- Karen Kaplan, CEO and chairman at Hill Holliday, and Joy Howard, CMO of Sonos, dissected the state of agencies of record (AORs) during “Ask the CMOs: Is the AOR DOA?,” the final panel of Advertising Week 2016. The discussion was moderated by Robert “Bob” Safian, the editor and managing director of Fast Company.
- Approaching from the agency perspective, Kaplan hammered on the idea that AORs are best equipped to provide “curation” to the customer experience, while Howard argued that the curation aspects now largely fall in the lap of CMOs, adding that customers today actually have the most control over their time spent with brands.
- Howard instead championed AORs as a strong source for “strategic leadership” and collaboration, claiming they provide deep knowledge and innovation in the communications space and lend expertise to areas where in-house teams might be less competent (in her case with Sonos, video production).
Both Howard and Kaplan highlighted how nebulous the role of AORs has become in an era when the distinction between brand and client is blurred and media channels are continually fragmented.
“What you have happening more and more — and this is very much driven by the acceleration of innovation in digital communication — requires a pace and a speed that makes us want to take creative in-house,” CMO Howard said, adding later that “one of the hardest things" for AORs is the inability to access the "instrumentation that brands are developing internally in order to be responsive to data.”

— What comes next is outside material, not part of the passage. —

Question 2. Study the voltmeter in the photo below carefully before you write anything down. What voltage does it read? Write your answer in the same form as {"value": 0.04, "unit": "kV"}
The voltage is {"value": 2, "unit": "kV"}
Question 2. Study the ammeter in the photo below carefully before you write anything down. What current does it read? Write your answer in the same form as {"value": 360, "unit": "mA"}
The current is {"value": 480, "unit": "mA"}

Kaplan similarly touched on the increased “proliferation of content” and how it has shaken up the industry, estimating that the lifespan of agent-client relations is now normally three years or less — if there’s any relation at all — where in the past some partnerships spanned decades.

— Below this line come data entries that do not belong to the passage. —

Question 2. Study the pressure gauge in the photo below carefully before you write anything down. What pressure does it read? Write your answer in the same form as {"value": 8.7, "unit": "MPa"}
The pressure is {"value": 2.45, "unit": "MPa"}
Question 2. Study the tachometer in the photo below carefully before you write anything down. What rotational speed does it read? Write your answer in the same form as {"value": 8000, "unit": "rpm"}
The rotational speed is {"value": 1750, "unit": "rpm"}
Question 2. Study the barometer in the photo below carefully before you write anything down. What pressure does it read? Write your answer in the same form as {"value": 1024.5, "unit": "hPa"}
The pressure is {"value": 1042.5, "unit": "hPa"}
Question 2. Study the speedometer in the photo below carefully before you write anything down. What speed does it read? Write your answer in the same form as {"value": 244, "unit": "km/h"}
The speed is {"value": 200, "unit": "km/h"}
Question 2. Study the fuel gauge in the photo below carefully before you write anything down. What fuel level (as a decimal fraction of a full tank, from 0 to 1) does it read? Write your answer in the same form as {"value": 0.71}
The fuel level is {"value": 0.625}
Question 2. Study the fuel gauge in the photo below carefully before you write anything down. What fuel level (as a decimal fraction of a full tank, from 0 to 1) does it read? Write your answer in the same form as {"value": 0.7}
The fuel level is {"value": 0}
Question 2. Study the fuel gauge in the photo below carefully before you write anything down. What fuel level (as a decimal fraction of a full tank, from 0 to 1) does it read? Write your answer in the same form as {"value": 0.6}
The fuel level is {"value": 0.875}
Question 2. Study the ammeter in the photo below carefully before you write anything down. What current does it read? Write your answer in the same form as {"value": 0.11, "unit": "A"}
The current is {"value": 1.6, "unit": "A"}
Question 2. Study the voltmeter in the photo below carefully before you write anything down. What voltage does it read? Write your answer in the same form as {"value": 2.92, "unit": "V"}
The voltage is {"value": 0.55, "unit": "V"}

Where the two execs diverged was on how AORs can best correct for what could be read as a fleeting relevance and stature. Kaplan’s emphasis on curation, and on mapping out the entire “customer journey,” was met with the most skepticism from Howard.
Howard argued that, given all of the fragmentation and "proliferation" occuring, curation of entire customer experiences is nearly impossible and, in the most interesting point of contention of the night, potentially morally wrong.
"It’s almost not even ethical to curate it at some level, when it’s so costumer created," she said of brand experiences.
The comment was left largely unremarked on, but underscored how much the amount of control has shifted between AORs and consumers in the past few years alone — a change many agencies are still struggling to adjust to.